Prov 14:4 says, “Where there are no oxen, the manger is clean, but abundant crops come by the strength of the ox.”

One commentary interprets the verse this way, “Labor has its rough, unpleasant side, yet it ends in profit. So also, the life of contemplation may seem purer, ‘cleaner’ than that of action. The outer business of the world brings its cares and disturbances, but also ‘much increase.’ There will be a sure reward of that activity in good works for him who goes, as with ‘the strength of the ox,’ to the task to which God calls him.

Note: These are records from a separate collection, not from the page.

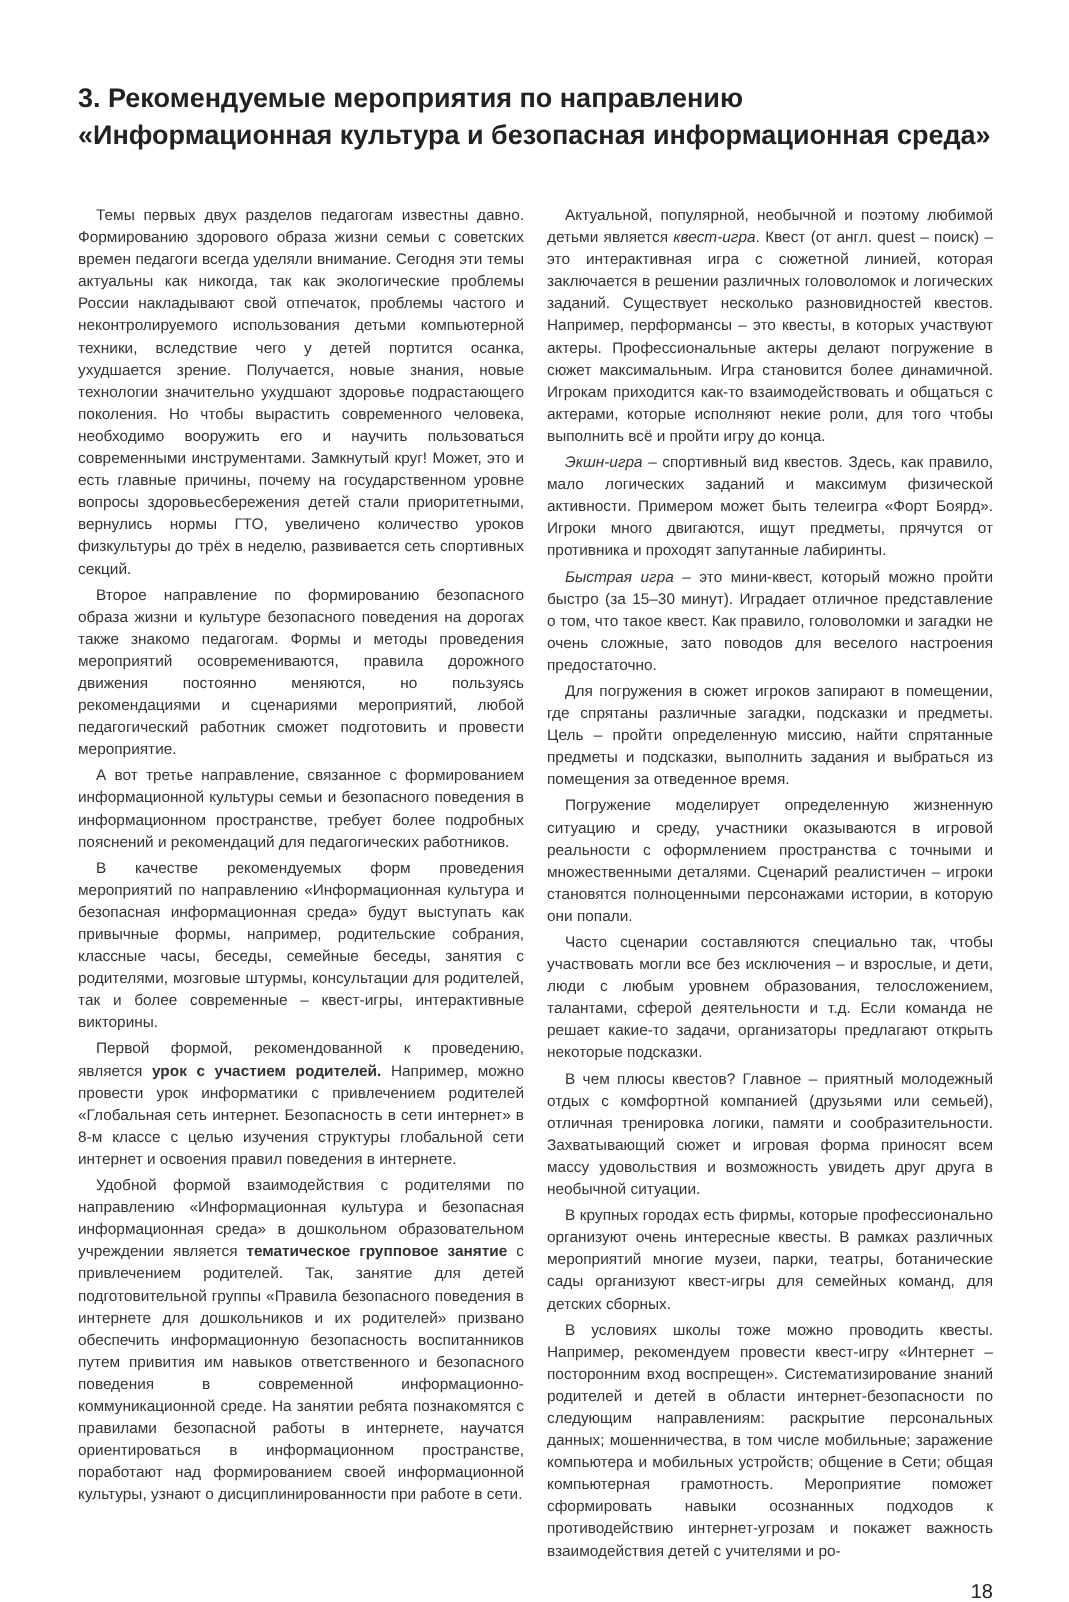3. Рекомендуемые мероприятия по направлению
«Информационная культура и безопасная информационная среда»
Темы первых двух разделов педагогам известны давно. Формированию здорового образа жизни семьи с советских времен педагоги всегда уделяли внимание. Сегодня эти темы актуальны как никогда, так как экологические проблемы России накладывают свой отпечаток, проблемы частого и неконтролируемого использования детьми компьютерной техники, вследствие чего у детей портится осанка, ухудшается зрение. Получается, новые знания, новые технологии значительно ухудшают здоровье подрастающего поколения. Но чтобы вырастить современного человека, необходимо вооружить его и научить пользоваться современными инструментами. Замкнутый круг! Может, это и есть главные причины, почему на государственном уровне вопросы здоровьесбережения детей стали приоритетными, вернулись нормы ГТО, увеличено количество уроков физкультуры до трёх в неделю, развивается сеть спортивных секций.
Второе направление по формированию безопасного образа жизни и культуре безопасного поведения на дорогах также знакомо педагогам. Формы и методы проведения мероприятий осовремениваются, правила дорожного движения постоянно меняются, но пользуясь рекомендациями и сценариями мероприятий, любой педагогический работник сможет подготовить и провести мероприятие.
А вот третье направление, связанное с формированием информационной культуры семьи и безопасного поведения в информационном пространстве, требует более подробных пояснений и рекомендаций для педагогических работников.
В качестве рекомендуемых форм проведения мероприятий по направлению «Информационная культура и безопасная информационная среда» будут выступать как привычные формы, например, родительские собрания, классные часы, беседы, семейные беседы, занятия с родителями, мозговые штурмы, консультации для родителей, так и более современные – квест-игры, интерактивные викторины.
Первой формой, рекомендованной к проведению, является урок с участием родителей. Например, можно провести урок информатики с привлечением родителей «Глобальная сеть интернет. Безопасность в сети интернет» в 8-м классе с целью изучения структуры глобальной сети интернет и освоения правил поведения в интернете.
Удобной формой взаимодействия с родителями по направлению «Информационная культура и безопасная информационная среда» в дошкольном образовательном учреждении является тематическое групповое занятие с привлечением родителей. Так, занятие для детей подготовительной группы «Правила безопасного поведения в интернете для дошкольников и их родителей» призвано обеспечить информационную безопасность воспитанников путем привития им навыков ответственного и безопасного поведения в современной информационно-коммуникационной среде. На занятии ребята познакомятся с правилами безопасной работы в интернете, научатся ориентироваться в информационном пространстве, поработают над формированием своей информационной культуры, узнают о дисциплинированности при работе в сети.
Актуальной, популярной, необычной и поэтому любимой детьми является квест-игра. Квест (от англ. quest – поиск) – это интерактивная игра с сюжетной линией, которая заключается в решении различных головоломок и логических заданий. Существует несколько разновидностей квестов. Например, перформансы – это квесты, в которых участвуют актеры. Профессиональные актеры делают погружение в сюжет максимальным. Игра становится более динамичной. Игрокам приходится как-то взаимодействовать и общаться с актерами, которые исполняют некие роли, для того чтобы выполнить всё и пройти игру до конца.
Экшн-игра – спортивный вид квестов. Здесь, как правило, мало логических заданий и максимум физической активности. Примером может быть телеигра «Форт Боярд». Игроки много двигаются, ищут предметы, прячутся от противника и проходят запутанные лабиринты.
Быстрая игра – это мини-квест, который можно пройти быстро (за 15–30 минут). Иградает отличное представление о том, что такое квест. Как правило, головоломки и загадки не очень сложные, зато поводов для веселого настроения предостаточно.
Для погружения в сюжет игроков запирают в помещении, где спрятаны различные загадки, подсказки и предметы. Цель – пройти определенную миссию, найти спрятанные предметы и подсказки, выполнить задания и выбраться из помещения за отведенное время.
Погружение моделирует определенную жизненную ситуацию и среду, участники оказываются в игровой реальности с оформлением пространства с точными и множественными деталями. Сценарий реалистичен – игроки становятся полноценными персонажами истории, в которую они попали.
Часто сценарии составляются специально так, чтобы участвовать могли все без исключения – и взрослые, и дети, люди с любым уровнем образования, телосложением, талантами, сферой деятельности и т.д. Если команда не решает какие-то задачи, организаторы предлагают открыть некоторые подсказки.
В чем плюсы квестов? Главное – приятный молодежный отдых с комфортной компанией (друзьями или семьей), отличная тренировка логики, памяти и сообразительности. Захватывающий сюжет и игровая форма приносят всем массу удовольствия и возможность увидеть друг друга в необычной ситуации.
В крупных городах есть фирмы, которые профессионально организуют очень интересные квесты. В рамках различных мероприятий многие музеи, парки, театры, ботанические сады организуют квест-игры для семейных команд, для детских сборных.
В условиях школы тоже можно проводить квесты. Например, рекомендуем провести квест-игру «Интернет – посторонним вход воспрещен». Систематизирование знаний родителей и детей в области интернет-безопасности по следующим направлениям: раскрытие персональных данных; мошенничества, в том числе мобильные; заражение компьютера и мобильных устройств; общение в Сети; общая компьютерная грамотность. Мероприятие поможет сформировать навыки осознанных подходов к противодействию интернет-угрозам и покажет важность взаимодействия детей с учителями и ро-
18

Maybe you can use this same verse to see your kitchen in a new light. If you are busy managing a life full of blessings (even those “blessings” generate clutter for your counter and leave crumbs all over the floor you just swept) then even dirty dishes are a reminder of God’s goodness to you. It is also a reminder of the tasks to which God has called you. You are his precious child and he planned all these “good works” for you in order to grow your faith and to bring him glory! (Eph 2:10)

Rachel Yankovic wrote in her book, Loving the Little Years,  “. . . if you accept your lot and rejoice in your toil, God will give you the kind of overwhelming joy that cannot remember the details. Motherhood is hard work. It is repetitive and often times menial. Accept it. Rejoice in it. This is your toil. Right here.”

I will probably clean my kitchen today (because we desperately need clean spoons) but with God’s help I won’t be cleaning in annoyance. Dirty dishes might just be the twenty-first century equivalent to a messy manger, and I am determined to be thankful.